Не подлежит сомнению, что если бы та среда, из которой черпались высшие должностные лица, не выделила такого множества людей, готовых ради карьеры на любую подлость, вплоть до искательства у пьяного безграмотного мужичонки покровительства, Распутин никогда бы не приобрел того значения, которого, увы, он достиг. Если бы эти люди действительно, были под гипнозом Распутина, если бы они сами верили в его сверхъестественные способности, то можно было бы удивляться их наивности, но порицать их было бы не за что, но дело в том, что все ставленники Распутина прекрасно знали ему настоящую цену.
Но вот тщета людских чаяний и расчетов: почти все эти лица поплатились жизнью за свое мимолетное возвышение!
Впоследствии говорили, что вред, проистекающий от приближения Распутина к царской семье, произошел не от самого этого приближения, а от того, что его разблаговестили и расшумели лица, стремившиеся с Распутиным бороться. Согласно этому мнению, главными виновниками того страшного урона, который Распутин нанес царскому ореолу, были те члены Государственной Думы и других крупных общественных организаций, которые публично с трибуны разоблачали роль Распутина и рисовали истинную его сущность.

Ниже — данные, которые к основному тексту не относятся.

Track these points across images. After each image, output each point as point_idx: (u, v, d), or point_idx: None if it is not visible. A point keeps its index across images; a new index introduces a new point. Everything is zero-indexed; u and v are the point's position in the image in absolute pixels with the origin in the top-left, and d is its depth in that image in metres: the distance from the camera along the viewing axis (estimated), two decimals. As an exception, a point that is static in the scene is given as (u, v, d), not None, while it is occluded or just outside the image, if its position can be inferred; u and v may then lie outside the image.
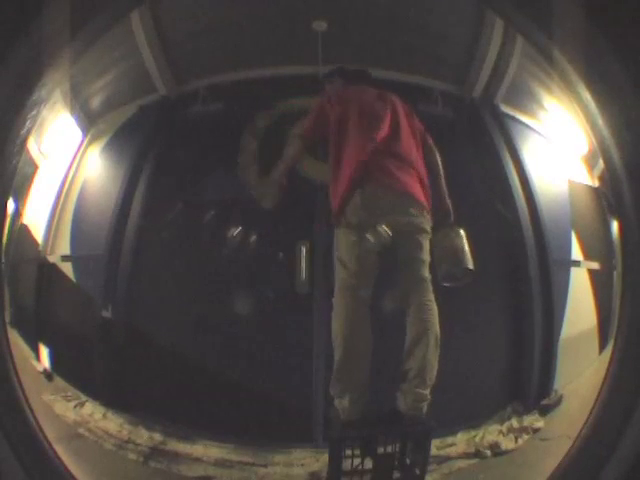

Относительно преувеличения влияния Распутина ныне, после опубликования писем императрицы к Государю, говорить не приходится, но нельзя согласиться и с тем, что главный вред произошел от разоблачения той роли, которую играл при дворе этот зловещий, роковой человек. Нет, вред, им приносимый, был и непосредственный. Ведь ему Россия обязана тем, что правящий синклит в последний, распутинский, период царствования становился все непригляднее и вызывал к себе, благодаря своей близости к этому человеку, и отвращение и возмущение; ему Россия обязана и тем, что осенью 1915 г. Государь изменил принятое им решение и, вместо призыва к власти лиц, пользующихся доверием общественности, уволил от должностей всех министров для общественности приемлемых.
Для всех и каждого было совершенно очевидно, что продолжение избранного Государыней и навязанного ею Государю способа управления неизбежно вело к революции и к крушению существующего строя. Только такие слепые и глухие ко всему совершавшемуся люди, как столпы крайних правых, вроде Струкова{282}, Римского-Корсакова{283} и др., могли думать, что замалчиванием можно спасти положение, но люди, глубже вникавшие в события, ясно видели, что без очищения верхов, без внушения общественности доверия к верховной власти и ее ставленникам спасти страну от гибели нельзя. Да и замалчивать можно лишь то, что еще не получило широкой огласки, что скрыто от лиц, ищущих повода скомпрометировать престиж царской власти. Но ведь про Распутина говорила вся Россия, причем вся Россия знала про то ненормальное положение, которое занял на ступенях трона полуграмотный, развратный, пьяный мужик. Само собой разумеется, что стоустая молва преувеличивала при этом близость Распутина к царице и «к былям небылиц без счета прилагала». Революционные силы, конечно, также пользовались
Наконец, разглашению влияния Распутина существенно содействовал он сам, рекламируя, где только мог, свою близость к царской семье. Дошел он даже до того, что во время одного из своих пьяных пиршеств, а именно в загородном московском ресторане «Яр», в пьяном виде, указывая на надетую на нем расшитую рубашку русского покроя, кричал: «Сашка сама шила!»
9
События последнего периода царствования Николая II столь тесно сплели его имя, равно как имя Александры Федоровны, с именем Распутина, что, пытаясь разобраться в основных свойствах ума и характера последнего русского самодержца и его супруги, поневоле приходится останавливаться и на этом роковом для России человеке.
Чем был Распутин по существу, обладал ли он какими-либо исключительными силами и способностями, принадлежал ли он к какой-либо религиозной секте, наконец, был ли он орудием врагов России, и если был, то сознательным или бессознательным? Вот вопросы, которые ставила себе русская общественность перед революцией, ставит себе и поныне, ибо почитать их за вполне выясненные и решение их в том или ином смысле признавать общепризнанным – до сих пор нельзя.
Итак, прежде всего, обладал ли Распутин какими-то оккультными способностями? На этот вопрос, как на многие другие, проливают некоторый свет данные, собранные Чрезвычайной следственной комиссией, учрежденной Временным правительством для расследования действий министров царского правительства.
Судя по этим данным, приведенным, между прочим, в статье члена комиссии, б[ывшего] прокурора Виленской судебной палаты А.Ф. Романова{284}, напечатанной во второй книге «Русской летописи» (Париж, 1922 г.), Распутина отнюдь нельзя признать личностью заурядной; природа его была сложная, не сразу поддающаяся разъяснению.